(Records for this exercise)

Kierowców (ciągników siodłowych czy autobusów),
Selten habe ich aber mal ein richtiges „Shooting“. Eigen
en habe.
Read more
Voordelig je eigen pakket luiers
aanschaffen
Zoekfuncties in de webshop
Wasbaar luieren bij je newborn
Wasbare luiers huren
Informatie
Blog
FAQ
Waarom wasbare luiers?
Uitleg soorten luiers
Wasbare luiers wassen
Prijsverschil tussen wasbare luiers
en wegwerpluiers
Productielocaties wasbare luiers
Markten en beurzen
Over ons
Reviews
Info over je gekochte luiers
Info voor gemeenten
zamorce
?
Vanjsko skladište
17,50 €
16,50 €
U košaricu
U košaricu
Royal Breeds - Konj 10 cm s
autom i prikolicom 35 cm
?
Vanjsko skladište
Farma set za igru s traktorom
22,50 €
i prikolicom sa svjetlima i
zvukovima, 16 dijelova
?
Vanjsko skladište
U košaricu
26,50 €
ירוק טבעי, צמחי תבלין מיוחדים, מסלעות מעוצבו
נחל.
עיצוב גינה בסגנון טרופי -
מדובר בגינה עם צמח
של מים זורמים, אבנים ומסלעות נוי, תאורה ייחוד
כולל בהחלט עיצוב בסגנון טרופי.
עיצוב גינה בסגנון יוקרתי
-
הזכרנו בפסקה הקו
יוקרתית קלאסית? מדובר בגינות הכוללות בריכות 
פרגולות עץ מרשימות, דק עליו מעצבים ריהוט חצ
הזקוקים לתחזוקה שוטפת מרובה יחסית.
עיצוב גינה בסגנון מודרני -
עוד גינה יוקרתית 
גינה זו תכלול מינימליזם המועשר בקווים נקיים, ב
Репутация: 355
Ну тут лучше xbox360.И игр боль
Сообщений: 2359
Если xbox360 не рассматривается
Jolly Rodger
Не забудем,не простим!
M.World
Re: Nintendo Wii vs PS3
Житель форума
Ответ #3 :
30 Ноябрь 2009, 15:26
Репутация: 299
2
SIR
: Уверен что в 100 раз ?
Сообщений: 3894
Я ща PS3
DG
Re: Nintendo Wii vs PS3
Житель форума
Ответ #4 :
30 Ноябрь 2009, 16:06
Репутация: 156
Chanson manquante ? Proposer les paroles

(End Records for this exercise)

Find the word "Репутация" in the listing and copy each line that contains it.

Репутация: 355
Репутация: 299
Репутация: 156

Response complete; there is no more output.